**EXTRAIT**:
--------------------

Véritable autoroute des nouvelles télécommunications aux Etats-Unis, le podcast comme nouveau média apparaît enfin en France. Apple  et Itunes ont placé cette forme de réécoute sur le devant de la scène numérique il y a une dizaine d’années. Mais il ne s’agissait que d’une forme de réécoute. Le confort apporté par la découverte du dernier numéro des Grosses têtes sur le trajet de retour du boulot permettait à l’homme mi-moderne de rentrer détendu. Dans un autre genre, l’étudiant qui réécoute feux les Nouveaux chemins de la connaissance de la belle Adèle avant de rejoindre le cours de Patrick Dandrey sur La Fontaine, dans l’ancienne Sorbonne, avait la tête dedans dès 7 heures de matin. Il vaut toujours mieux entendre parler philosophie que d’écouter les matinales, toutes de qualité médiocre.

« Le XXIe siècle a annulé le punk puisque le Do It Yourself est possible, plus simple et plus accessible que la voix officielle ».

Depuis quelques mois, la révolution podcast était annoncée : enfin, comme au pays de Donald Trump, nous allions pouvoir écouter autre chose que les grandes radios. Le média Slate, dans sa version française a lancé deux formules : Transfert qui creuse dans les méandres du sentiment amoureux contemporain est une réussite et Les sales gosses  tente et rate d’aborder avec finesse le thème du « parenting ».  La révolution ne se fait qu’à moitié. Le demi tour produit par cette suite logique de la radio permet de revenir sur l’absurde mise en avant des stars du micro, notamment apparue avec les caméras dans les studios et sur les culs de bus, lors de la guerre des matinales. Enfin, de nouvelles voix prennent des nouvelles voies. La création sonore dans son ensemble, reportage, pure création artistique, ou entretiens disparaissaient peu à peu et renaissent de leurs cendres.

La demie révolution podcast se joue sur la démocratisation de l’information, de sa production et du divertissement audio. Un enregistreur de qualité comme le Zoom H4N ou leur concurrent chez Tascam ou autres coûte entre 150 et 300 euros. Un micro USB coûte entre 50 et 100 euros.  Loin est le temps où le travail de la radio réclamait un studio professionnel. La révolution podcast va de pair avec la révolution numérique : les outils d’aujourd’hui permettent de tout faire soi-même. Le XXIe siècle a annulé le punk puisque le Do It Yourself est possible, plus simple et plus accessible que la voix officielle. Le bon journaliste n’a pas besoin de diplôme ni de journal, il peut exister par lui-même et être le meilleur. L’artisan podcasteur, qui n’est plus qu’un simple journaliste,  a aisément tous les moyens de produire et de proposer.

--------------------

**DONNÉES FOURNIES**:
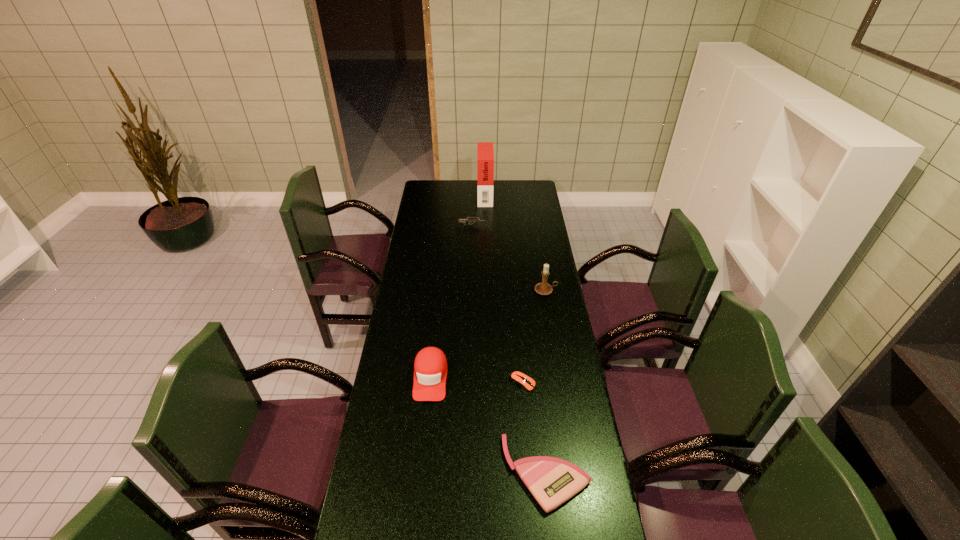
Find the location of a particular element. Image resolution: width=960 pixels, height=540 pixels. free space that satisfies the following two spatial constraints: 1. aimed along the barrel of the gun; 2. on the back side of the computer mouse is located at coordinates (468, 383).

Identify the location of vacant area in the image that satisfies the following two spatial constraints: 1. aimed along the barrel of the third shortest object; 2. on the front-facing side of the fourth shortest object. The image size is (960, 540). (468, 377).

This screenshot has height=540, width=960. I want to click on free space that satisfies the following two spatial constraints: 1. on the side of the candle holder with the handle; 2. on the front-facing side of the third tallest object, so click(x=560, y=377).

--------------------

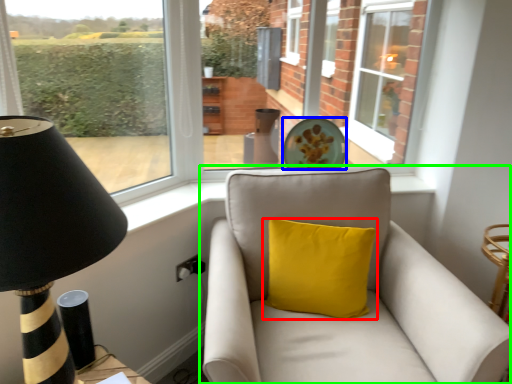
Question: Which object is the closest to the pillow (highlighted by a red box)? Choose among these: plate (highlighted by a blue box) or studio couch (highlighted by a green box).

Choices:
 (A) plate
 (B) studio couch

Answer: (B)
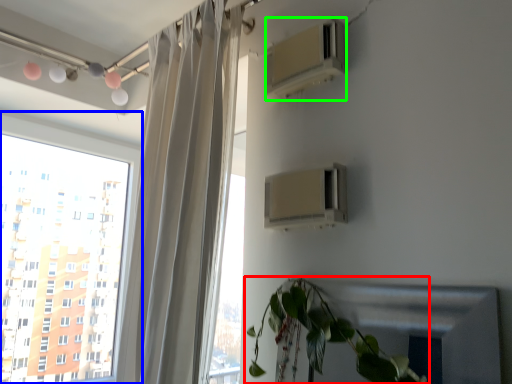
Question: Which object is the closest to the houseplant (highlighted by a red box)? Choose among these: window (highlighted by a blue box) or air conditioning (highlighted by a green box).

--------------------

**QUESTIONS ET EXERCICES**:
- a) Répondez aux questions suivantes à l'aide de l'extrait sur le podcast :
(i) Selon l'extrait, qui a placé la réécoute sur le devant de la scène numérique il y a une dizaine d'années ?
(ii) Quel est le prix d'un micro USB ?
(iii) Quelle formule de Slate creuse dans les méandres du sentiment amoureux contemporain ?
- b) Traduisez en anglais la phrase suivante de l'extrait sur le podcast : « Loin est le temps où le travail de la radio réclamait un studio professionnel. »

**CORRIGÉ**:
- a)
(i) Apple et Itunes.
(ii) Entre 50 et 100 euros.
(iii) Transfert.

- b) Gone are the days when radio work required a professional studio.